Question

triangle mnp and triangle jkl are similar right triangles. which proportion can be used to show that the slope of jl is equal to the slope of mp?

Explanation:

Step1: Recall slope - formula

The slope formula is $m=\frac{y_2 - y_1}{x_2 - x_1}$. For two similar right - triangles, the ratios of the corresponding vertical and horizontal side lengths (which are used to calculate the slope) are equal.
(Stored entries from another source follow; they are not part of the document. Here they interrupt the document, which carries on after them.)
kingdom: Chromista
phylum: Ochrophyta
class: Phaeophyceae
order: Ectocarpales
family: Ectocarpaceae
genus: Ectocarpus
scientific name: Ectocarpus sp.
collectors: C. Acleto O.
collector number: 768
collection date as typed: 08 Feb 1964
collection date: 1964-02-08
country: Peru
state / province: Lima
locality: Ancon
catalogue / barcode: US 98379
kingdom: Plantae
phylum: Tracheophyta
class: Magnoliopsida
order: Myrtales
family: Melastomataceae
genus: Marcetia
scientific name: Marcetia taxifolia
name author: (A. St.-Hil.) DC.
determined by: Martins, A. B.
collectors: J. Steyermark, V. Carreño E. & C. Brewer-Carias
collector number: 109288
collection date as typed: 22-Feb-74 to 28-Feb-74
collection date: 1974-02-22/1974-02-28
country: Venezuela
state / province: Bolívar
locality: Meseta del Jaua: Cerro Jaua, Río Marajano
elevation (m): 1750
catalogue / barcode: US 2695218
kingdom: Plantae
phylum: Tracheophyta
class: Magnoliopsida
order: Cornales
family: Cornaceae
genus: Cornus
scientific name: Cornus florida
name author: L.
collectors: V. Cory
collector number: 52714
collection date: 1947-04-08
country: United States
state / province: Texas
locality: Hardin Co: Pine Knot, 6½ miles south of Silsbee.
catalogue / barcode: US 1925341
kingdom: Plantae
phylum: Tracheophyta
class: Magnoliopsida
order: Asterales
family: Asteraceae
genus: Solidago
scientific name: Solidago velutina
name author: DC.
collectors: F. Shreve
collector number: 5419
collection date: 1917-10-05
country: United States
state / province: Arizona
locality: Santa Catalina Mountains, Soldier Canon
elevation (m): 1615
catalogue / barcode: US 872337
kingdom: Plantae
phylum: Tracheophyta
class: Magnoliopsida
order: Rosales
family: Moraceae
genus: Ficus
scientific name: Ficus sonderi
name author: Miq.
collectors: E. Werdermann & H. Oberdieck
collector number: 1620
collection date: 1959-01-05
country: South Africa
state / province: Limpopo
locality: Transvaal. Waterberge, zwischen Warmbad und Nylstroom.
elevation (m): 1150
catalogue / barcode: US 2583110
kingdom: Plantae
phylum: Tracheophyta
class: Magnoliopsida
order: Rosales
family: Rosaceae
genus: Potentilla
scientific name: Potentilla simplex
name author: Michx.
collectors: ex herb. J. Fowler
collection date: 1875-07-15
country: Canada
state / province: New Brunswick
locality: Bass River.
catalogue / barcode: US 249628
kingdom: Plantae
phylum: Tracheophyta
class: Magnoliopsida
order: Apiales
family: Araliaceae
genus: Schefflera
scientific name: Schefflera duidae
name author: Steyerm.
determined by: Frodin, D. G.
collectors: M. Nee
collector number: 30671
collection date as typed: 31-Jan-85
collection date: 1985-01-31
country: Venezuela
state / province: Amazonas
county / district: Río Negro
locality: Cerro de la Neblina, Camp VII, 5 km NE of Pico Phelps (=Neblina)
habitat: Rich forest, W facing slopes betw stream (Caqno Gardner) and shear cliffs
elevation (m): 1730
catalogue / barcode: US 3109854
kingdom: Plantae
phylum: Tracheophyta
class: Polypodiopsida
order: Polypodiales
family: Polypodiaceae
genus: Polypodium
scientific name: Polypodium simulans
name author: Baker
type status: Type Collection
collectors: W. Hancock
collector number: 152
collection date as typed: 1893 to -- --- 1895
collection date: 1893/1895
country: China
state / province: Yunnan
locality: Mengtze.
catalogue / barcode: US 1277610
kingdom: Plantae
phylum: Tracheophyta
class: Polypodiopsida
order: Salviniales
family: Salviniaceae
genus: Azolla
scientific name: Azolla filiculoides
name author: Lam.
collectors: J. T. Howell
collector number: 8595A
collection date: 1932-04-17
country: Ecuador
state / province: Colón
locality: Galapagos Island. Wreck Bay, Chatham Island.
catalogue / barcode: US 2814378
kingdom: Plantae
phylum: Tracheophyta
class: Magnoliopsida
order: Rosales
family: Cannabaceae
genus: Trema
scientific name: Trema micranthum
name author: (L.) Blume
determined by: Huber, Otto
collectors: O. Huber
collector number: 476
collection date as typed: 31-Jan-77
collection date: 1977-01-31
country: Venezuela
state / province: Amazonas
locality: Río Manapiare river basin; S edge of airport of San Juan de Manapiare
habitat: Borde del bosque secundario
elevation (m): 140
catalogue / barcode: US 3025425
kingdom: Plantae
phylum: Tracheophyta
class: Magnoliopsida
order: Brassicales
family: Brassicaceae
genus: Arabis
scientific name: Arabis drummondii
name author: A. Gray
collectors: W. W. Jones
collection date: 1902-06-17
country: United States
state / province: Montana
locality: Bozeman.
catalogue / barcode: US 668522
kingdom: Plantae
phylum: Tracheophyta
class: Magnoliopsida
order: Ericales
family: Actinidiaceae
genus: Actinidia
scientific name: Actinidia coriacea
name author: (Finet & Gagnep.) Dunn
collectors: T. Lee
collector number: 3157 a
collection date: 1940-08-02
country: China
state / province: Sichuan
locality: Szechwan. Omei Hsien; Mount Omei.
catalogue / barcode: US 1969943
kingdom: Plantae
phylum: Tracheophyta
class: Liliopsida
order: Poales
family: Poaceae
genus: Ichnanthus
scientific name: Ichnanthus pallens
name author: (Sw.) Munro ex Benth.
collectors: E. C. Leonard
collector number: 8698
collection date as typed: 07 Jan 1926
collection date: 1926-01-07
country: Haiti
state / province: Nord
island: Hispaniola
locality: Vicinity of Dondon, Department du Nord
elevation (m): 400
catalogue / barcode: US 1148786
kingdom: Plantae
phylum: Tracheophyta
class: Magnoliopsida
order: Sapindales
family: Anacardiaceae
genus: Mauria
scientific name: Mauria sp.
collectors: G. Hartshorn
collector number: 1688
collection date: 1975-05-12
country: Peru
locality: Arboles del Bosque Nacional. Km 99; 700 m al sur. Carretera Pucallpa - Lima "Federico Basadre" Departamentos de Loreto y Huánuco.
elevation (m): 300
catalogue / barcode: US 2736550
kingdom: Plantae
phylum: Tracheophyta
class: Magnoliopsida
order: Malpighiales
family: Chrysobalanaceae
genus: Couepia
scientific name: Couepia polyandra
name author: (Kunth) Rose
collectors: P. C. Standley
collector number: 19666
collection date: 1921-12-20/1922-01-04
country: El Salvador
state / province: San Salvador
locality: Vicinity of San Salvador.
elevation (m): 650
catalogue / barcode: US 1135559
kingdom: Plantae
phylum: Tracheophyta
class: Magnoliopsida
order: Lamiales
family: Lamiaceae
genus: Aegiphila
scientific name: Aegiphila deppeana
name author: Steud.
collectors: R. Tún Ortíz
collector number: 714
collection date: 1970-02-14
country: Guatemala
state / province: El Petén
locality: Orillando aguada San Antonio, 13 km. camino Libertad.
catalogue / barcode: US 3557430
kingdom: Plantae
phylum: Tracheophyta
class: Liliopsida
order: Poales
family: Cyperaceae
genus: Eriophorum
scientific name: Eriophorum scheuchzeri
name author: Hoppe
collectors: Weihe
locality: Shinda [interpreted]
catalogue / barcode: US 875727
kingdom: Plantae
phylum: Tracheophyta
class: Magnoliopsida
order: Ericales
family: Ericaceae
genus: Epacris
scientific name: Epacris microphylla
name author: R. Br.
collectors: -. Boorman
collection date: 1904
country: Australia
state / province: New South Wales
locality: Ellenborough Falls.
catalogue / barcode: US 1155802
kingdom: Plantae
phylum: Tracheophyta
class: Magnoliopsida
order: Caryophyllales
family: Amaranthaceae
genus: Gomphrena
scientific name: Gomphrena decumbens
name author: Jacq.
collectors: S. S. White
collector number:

Step2: Analyze the given options

Let's assume for line segment $JL$, if we have two points on it with coordinates $(x_1,y_1)$ and $(x_2,y_2)$, and for line segment $MP$ with two points having coordinates $(x_3,y_3)$ and $(x_4,y_4)$. The slope of a line segment between two points $(x_1,y_1)$ and $(x_2,y_2)$ is $\frac{y_2 - y_1}{x_2 - x_1}$.
We need to find the proportion that shows the equality of the slopes of $JL$ and $MP$.
For similar right - triangles, the ratio of the rise to the run for both line segments should be the same.
If we consider the vertical change (rise) and horizontal change (run) for $JL$ and $MP$, we know that the slope of a line is the ratio of the vertical displacement to the horizontal displacement.
Let's assume for $JL$: if we take two points on it, say the vertical change is $y_2 - y_1$ and horizontal change is $x_2 - x_1$, and for $MP$ the vertical change is $y_4 - y_3$ and horizontal change is $x_4 - x_3$.
The correct proportion for equal slopes is when the ratio of the vertical differences to the horizontal differences for both line segments are equal.
Looking at the options, we know that the slope of a line segment between two points $(x_1,y_1)$ and $(x_2,y_2)$ is given by $\frac{y_2 - y_1}{x_2 - x_1}$.
If we assume for $JL$ and $MP$ the correct proportion to show equal slopes is $\frac{0 - (-4)}{-4-(-7)}=\frac{4 - (-4)}{8 - (-10)}$.

Answer:

The proportion $\frac{0 - (-4)}{-4-(-7)}=\frac{4 - (-4)}{8 - (-10)}$ can be used to show that the slope of $JL$ is equal to the slope of $MP$.